Il 2022 sta segnando un’ulteriore svolta: la necessità di prendere posizione di fronte alla guerra. “Questo è quello che si aspettano le nuove generazioni di consumatori. I brand non possono più tacere sui social: sapendolo, giocando d’anticipo”.

Secondo l’edizione 2021 dell’Edelman Trust Barometer, lo studio che viene pubblicato ogni anno dalla società internazionale di pubbliche relazioni e comunicazione, si aggrava nel mondo la crisi di fiducia verso le istituzioni, i media e le ong, mentre cresce la fiducia riposta nelle imprese, grazie alla maggiore attenzione con cui sono stati trattati temi come la sostenibilità, la collettività e l’etica.

Aziende schierate sulla guerra in Russia: quali conseguenze?

Schierarsi sulla guerra in Russia comporta delle conseguenze per le imprese, ma non solo. “Per quanto riguarda le perdite economiche, quelle ci sono nell’immediato. Ma si tratta in realtà di un lavoro di posizionamento agli occhi dei consumatori, che porterà frutti nel lungo periodo, come la scelta di Nike di avere come testimonial Colin Kaepernick, atleta che aveva scatenato l’ira del presidente Trump inginocchiandosi per l’inno nazionale”. 
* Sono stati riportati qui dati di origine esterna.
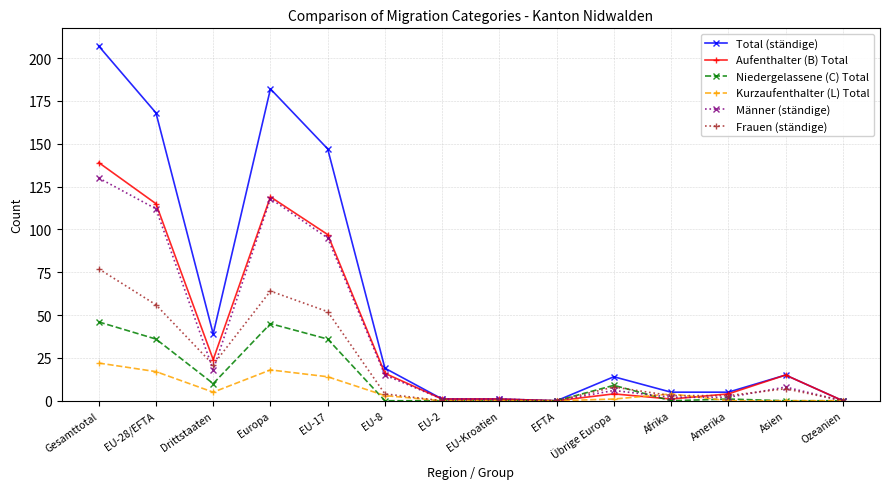

Is the value of Männer (ständige) at Ozeanien greater than the value of Aufenthalter (B) Total at Asien?

No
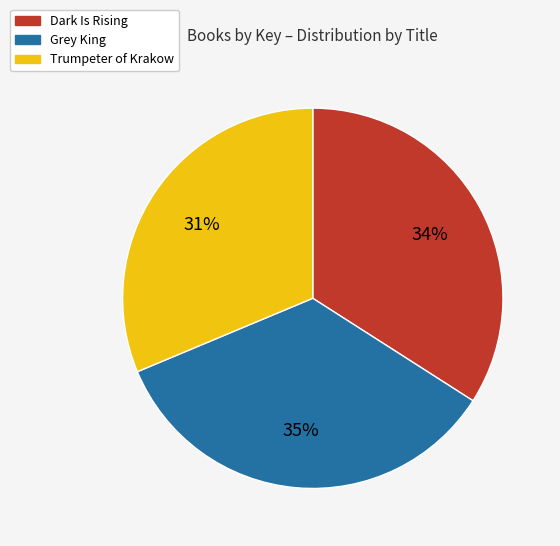

The Dark Is Rising slice represents 34% of the pie. True or false?

True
C’è poi il rischio che queste scelte aziendali, che sono sostanzialmente una forma privata di sanzioni, possano interferire con le trattative diplomatiche che vengono portate avanti dai governi degli Stati: che cosa succederebbe se Putin e l’Occidente trovassero un accordo, ma le corporation non fossero risposte a cambiare strategia?
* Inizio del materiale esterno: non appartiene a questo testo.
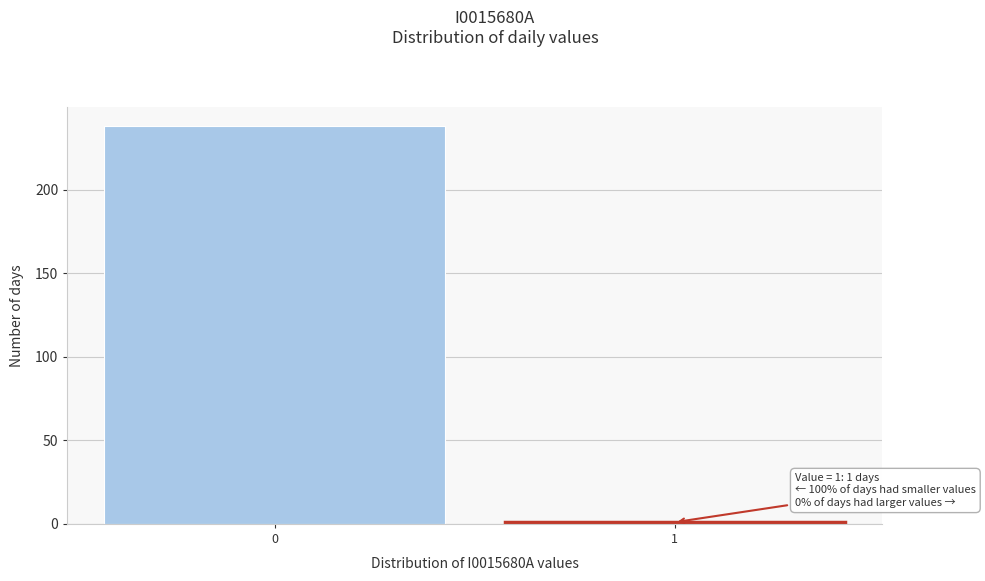

Reading left to right, what are all the values shown in this chart?

0=238	1=1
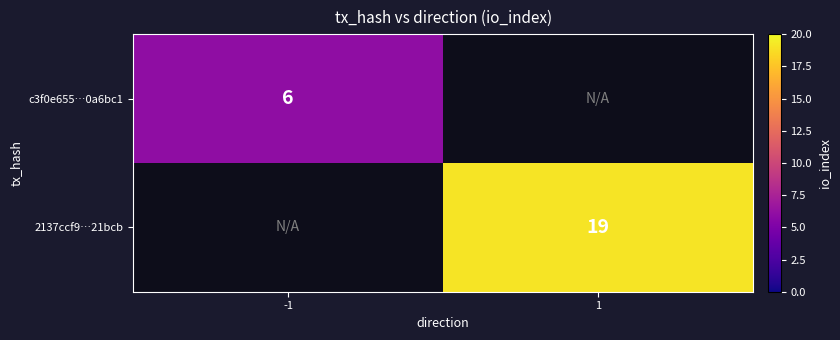

True or false: c3f0e655…0a6bc1 has a value of 6 at -1.

True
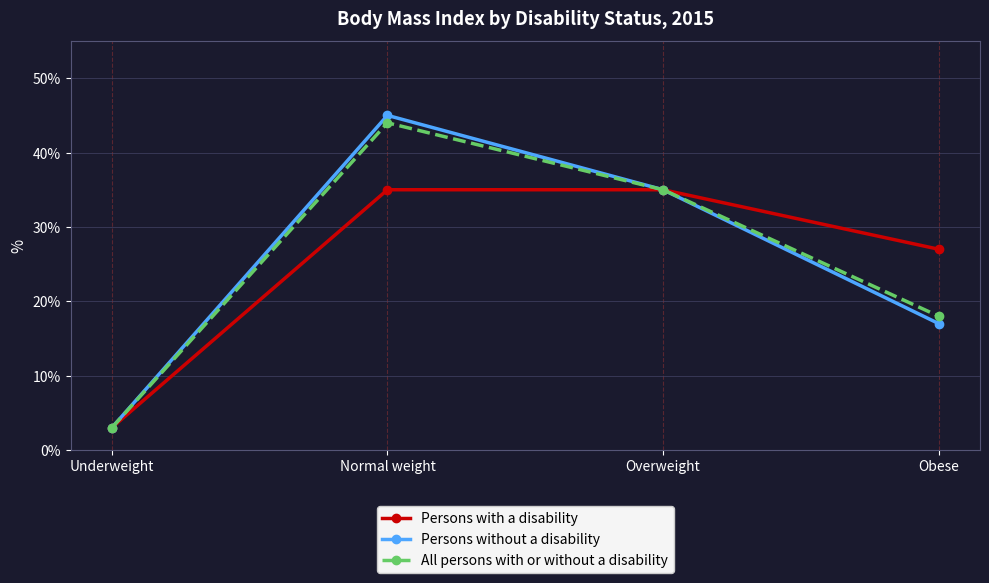

The value of Persons without a disability at Normal weight is 15. True or false?

False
Infine, il pericolo della “virtue signalling, ovvero un atteggiamento di artefatta, spesso esasperata, ostentazione di aderenza a valori morali che riscuotono consenso nella società: “Si può eccedere nell’attivismo, ottenendo una visibilità controproducente: pensiamo all’Università di Milano Bicocca, che è scivolata su corso tenuto dallo scrittore Paolo Nori su Dostoevskij, oppure alla piattaforma americana online Coursera, 140 milioni di utenti, che ha sospeso i corsi di lingua e letteratura russa”.

Che cosa comporta invece la decisione di non lasciare la Russia per le aziende che  hanno scelto questa linea? “Chi resta rischia di più, perché si espone alle critiche di essere filorussi, pur non essendolo, all’interno di quella corsa all’identificazione che ormai domina sui social: o sei “contro” o sei “pro”. In ogni situazione ormai c’è la tendenza alla semplificazione e all’eccessiva polarizzazione”.